Dalil yang memperlihatkan istinja’ dengan minimal tiga kerikil yaitu hadits Jabir bin ‘Abdillah, Rasulullah shallallahu ‘alaihi wa sallam bersabda,


إِذَا اسْتَجْمَرَ أَحَدُكُمْ فَلْيَسْتَجْمِرْ ثَلاَثاً

“Jika salah seorang di antara kalian ingin beristijmar (istinja’ dengan batu), maka gunakanlah tiga batu.”[30]

3. Memerciki kemaluan dan celana dengan air sesudah kencing untuk menghilangkan was-was.

Ibnu ‘Abbas mengatakan,


أَنَّ النَّبِىَّ -صلى الله عليه وسلم- تَوَضَّأَ مَرَّةً مَرَّةً وَنَضَحَ فَرْجَهُ

“Nabi shallallahu ‘alaihi wa sallam berwudhu dengan satu kali – satu kali membasuh, kemudian sesudah itu dia memerciki kemaluannya.”[31]

Jika tidak mendapati kerikil untuk istinja’, maka sanggup digantikan dengan benda lainnya, asalkan memenuhi tiga syarat: [1] benda tersebut suci, [2] sanggup menghilangkan najis, dan [3] bukan barang berharga menyerupai uang atau makanan.[32] Sehingga dari syarat-syarat ini, kerikil boleh digantikan dengan tisu yang khusus untuk membersihkan kotoran sesudah buang hajat.

Kesepuluh: Mengucapkan do’a “ghufronaka” sesudah keluar kamar mandi.

Dalilnya yaitu hadits dari ‘Aisyah radhiyallahu ‘anha, dia berkata,


أَنَّ النَّبِىَّ -صلى الله عليه وسلم- كَانَ إِذَا خَرَجَ مِنَ الْغَائِطِ قَالَ « غُفْرَانَكَ ».

“Nabi shallallahu ‘alaihi wa sallam biasa sesudah dia keluar kamar mandi dia ucapkan “ghufronaka” (Ya Allah, saya memohon ampun pada-Mu).”[33]

Syaikh Muhammad bin Sholih Al ‘Utsaimin rahimahullah menjelaskan, “Kenapa seseorang dianjurkan mengucapkan “ghufronaka” selepas keluar dari kamar kecil, yaitu sebab ketika itu ia dipermudah untuk mengeluarkan kotoran badan, maka ia pun ingat akan dosa-dosanya.
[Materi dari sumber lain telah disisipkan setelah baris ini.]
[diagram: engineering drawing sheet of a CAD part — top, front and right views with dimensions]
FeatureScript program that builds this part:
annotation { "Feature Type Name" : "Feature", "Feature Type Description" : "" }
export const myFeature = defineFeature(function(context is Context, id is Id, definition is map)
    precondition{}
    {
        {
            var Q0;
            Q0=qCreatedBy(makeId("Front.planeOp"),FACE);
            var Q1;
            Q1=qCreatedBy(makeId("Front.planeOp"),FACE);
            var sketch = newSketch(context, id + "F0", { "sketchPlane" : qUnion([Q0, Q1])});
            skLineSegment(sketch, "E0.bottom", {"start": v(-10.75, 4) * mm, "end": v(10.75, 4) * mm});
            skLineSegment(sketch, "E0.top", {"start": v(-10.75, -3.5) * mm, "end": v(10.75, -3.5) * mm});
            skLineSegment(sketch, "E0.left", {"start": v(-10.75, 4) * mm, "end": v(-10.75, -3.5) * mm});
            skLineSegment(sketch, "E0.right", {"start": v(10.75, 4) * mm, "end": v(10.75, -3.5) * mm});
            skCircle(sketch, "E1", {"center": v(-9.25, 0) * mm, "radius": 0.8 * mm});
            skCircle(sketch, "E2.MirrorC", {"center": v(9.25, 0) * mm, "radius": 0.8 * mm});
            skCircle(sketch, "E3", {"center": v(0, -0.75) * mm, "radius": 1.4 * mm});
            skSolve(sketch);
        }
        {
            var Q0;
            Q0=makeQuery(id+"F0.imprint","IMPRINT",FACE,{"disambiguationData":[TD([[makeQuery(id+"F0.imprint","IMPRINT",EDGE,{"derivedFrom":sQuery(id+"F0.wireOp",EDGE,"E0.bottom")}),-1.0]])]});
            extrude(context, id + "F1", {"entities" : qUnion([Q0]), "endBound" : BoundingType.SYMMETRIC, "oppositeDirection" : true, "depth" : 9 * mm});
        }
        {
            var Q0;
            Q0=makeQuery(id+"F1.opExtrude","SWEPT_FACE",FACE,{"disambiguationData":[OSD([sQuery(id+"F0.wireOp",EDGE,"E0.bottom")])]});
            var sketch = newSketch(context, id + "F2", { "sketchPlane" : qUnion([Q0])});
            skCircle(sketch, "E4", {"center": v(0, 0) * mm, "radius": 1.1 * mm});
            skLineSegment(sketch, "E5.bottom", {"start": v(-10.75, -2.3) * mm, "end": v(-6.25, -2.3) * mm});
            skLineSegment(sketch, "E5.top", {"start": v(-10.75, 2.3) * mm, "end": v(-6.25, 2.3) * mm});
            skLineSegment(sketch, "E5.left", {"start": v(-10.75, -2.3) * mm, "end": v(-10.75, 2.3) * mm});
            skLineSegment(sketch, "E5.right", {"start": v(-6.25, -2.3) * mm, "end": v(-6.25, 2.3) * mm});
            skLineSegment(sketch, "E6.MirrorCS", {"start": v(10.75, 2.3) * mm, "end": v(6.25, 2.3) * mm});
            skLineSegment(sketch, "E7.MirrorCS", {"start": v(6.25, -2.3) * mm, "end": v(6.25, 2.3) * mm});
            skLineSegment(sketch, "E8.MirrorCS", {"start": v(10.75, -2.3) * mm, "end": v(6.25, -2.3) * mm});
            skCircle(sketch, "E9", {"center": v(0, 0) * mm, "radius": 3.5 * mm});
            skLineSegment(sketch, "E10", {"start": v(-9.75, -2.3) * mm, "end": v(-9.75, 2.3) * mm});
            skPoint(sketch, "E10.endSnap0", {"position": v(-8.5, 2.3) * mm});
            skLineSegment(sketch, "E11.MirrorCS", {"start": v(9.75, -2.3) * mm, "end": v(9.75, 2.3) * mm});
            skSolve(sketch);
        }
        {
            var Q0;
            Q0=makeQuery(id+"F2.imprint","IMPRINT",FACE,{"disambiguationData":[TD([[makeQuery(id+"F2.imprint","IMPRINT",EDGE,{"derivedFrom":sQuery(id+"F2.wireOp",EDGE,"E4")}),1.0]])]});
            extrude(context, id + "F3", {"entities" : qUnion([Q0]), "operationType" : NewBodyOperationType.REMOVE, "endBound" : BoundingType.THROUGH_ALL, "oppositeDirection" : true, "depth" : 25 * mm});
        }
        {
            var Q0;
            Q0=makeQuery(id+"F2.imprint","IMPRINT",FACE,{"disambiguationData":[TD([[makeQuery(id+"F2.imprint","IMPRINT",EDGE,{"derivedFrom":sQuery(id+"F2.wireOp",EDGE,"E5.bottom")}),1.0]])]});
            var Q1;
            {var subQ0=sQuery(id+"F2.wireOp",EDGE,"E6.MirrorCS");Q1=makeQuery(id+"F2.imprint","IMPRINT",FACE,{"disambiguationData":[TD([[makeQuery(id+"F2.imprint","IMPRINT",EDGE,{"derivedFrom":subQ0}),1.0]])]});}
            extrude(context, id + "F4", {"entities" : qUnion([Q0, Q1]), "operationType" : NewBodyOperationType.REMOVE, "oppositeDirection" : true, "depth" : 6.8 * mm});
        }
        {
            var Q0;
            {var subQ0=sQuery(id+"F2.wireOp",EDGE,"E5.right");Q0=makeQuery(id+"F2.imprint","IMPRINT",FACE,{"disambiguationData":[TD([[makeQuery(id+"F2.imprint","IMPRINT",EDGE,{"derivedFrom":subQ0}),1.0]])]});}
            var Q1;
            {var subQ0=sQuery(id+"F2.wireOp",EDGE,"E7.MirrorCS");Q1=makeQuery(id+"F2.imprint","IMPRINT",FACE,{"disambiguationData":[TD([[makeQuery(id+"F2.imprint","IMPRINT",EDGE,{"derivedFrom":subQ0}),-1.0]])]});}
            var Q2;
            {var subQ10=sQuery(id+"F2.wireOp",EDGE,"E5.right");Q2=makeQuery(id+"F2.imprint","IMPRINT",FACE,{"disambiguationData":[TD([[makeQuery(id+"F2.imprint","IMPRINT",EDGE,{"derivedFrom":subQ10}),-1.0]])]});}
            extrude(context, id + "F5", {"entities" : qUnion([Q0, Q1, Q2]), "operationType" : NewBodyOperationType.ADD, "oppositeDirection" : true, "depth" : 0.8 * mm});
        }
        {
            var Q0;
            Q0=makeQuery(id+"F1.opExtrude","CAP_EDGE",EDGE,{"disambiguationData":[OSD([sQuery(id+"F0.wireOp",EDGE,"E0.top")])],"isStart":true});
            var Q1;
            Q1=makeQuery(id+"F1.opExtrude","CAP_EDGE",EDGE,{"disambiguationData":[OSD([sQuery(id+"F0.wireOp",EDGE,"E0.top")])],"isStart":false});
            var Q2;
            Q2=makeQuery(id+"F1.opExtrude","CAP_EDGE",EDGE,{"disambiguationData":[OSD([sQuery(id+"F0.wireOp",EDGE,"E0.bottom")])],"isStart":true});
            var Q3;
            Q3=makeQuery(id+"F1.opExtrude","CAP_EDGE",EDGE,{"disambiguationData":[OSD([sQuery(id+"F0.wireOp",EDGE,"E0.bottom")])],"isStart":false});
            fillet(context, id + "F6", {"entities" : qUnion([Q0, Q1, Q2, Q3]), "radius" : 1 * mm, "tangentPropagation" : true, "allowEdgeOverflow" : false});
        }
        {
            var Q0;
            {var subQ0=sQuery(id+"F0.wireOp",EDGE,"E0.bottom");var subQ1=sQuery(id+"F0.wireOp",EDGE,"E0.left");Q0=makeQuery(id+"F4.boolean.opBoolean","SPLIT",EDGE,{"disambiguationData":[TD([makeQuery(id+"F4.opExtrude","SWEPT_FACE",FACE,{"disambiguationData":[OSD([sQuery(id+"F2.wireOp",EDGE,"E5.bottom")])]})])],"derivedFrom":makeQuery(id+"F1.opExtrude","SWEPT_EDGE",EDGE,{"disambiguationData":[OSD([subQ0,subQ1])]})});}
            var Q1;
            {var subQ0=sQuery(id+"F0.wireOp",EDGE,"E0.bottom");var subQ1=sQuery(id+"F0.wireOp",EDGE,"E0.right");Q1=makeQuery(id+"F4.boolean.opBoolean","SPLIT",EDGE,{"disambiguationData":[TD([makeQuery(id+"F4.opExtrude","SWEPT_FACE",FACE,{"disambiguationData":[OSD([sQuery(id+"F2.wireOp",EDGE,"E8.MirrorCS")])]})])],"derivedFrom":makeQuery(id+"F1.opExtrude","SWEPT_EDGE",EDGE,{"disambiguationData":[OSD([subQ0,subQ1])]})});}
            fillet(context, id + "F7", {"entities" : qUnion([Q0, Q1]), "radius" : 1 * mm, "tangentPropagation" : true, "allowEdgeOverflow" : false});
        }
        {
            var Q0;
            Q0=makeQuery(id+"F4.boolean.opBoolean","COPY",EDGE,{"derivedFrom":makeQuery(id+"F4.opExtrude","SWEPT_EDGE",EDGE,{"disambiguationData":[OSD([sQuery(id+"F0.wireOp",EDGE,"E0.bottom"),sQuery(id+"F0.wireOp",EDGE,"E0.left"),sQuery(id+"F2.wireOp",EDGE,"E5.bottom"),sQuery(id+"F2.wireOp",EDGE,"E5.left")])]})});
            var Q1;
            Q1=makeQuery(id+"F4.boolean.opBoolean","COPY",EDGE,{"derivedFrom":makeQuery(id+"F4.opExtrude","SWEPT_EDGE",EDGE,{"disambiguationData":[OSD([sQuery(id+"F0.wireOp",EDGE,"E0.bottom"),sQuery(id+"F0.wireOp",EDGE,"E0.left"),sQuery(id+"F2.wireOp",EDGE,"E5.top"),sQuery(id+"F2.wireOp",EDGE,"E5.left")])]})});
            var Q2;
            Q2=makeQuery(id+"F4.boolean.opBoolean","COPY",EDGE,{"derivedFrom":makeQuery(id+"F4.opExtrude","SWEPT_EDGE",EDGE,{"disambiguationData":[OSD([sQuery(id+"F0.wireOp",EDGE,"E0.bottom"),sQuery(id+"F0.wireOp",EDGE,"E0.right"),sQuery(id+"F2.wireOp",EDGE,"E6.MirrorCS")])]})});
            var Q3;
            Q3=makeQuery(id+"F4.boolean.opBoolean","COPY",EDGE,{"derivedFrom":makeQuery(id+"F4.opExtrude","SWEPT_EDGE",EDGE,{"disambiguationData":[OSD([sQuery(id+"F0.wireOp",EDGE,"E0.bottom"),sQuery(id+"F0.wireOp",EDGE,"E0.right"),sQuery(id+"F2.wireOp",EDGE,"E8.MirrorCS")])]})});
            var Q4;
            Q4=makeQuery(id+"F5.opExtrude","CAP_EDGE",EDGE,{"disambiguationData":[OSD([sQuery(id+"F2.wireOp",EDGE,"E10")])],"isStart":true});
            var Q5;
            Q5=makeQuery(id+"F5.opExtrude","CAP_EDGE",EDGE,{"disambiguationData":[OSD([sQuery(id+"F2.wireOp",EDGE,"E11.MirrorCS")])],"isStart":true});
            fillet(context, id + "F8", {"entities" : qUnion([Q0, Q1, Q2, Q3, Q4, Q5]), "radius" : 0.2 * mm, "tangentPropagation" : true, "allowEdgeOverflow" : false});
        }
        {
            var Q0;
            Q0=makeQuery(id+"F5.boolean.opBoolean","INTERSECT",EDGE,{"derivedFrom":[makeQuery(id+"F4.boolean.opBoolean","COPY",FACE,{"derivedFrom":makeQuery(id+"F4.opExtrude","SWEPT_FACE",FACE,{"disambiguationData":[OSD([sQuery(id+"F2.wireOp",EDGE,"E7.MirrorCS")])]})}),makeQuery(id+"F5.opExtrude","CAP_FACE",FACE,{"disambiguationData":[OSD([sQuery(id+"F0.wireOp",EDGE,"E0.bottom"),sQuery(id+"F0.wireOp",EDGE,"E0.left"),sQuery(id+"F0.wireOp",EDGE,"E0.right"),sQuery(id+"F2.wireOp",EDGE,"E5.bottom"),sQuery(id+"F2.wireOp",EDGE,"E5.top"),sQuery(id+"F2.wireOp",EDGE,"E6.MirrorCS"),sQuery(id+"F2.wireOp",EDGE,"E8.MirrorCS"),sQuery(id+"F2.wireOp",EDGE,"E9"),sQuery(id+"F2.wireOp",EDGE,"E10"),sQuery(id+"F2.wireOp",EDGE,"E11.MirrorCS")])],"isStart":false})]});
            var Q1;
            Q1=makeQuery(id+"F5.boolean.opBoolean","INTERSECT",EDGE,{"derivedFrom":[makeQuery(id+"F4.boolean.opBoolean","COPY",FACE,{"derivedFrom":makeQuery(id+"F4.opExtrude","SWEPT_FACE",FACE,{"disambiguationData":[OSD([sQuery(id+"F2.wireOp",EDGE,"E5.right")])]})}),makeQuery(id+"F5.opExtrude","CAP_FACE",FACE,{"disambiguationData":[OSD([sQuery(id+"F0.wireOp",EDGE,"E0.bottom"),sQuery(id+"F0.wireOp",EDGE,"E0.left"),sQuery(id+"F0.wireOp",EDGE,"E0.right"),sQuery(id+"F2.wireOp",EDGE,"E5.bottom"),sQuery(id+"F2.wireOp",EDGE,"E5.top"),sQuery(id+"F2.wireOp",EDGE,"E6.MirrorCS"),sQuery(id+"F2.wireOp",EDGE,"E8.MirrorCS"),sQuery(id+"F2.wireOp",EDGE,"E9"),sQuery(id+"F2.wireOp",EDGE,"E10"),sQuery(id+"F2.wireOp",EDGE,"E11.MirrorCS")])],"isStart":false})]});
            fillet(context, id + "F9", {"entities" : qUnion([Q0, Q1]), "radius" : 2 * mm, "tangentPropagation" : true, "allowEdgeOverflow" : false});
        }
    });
Oleh karenanya, ia pun berdoa pada Allah semoga dihapuskan dosa-dosanya sebagaimana Allah mempermudah kotoran-kotoran tubuh tersebut keluar.”[34]

Demikian beberapa etika ketika buang hajat yang sanggup kami sajikan di tengah-tengah pembaca sekalian. Semoga Allah memberi kepahaman dan memudahkan untuk mengamalkan adab-adab yang mulia ini. Semoga Allah selalu menambahkan ilmu yang bermanfaat yang akan membuahkan amal yang sholih.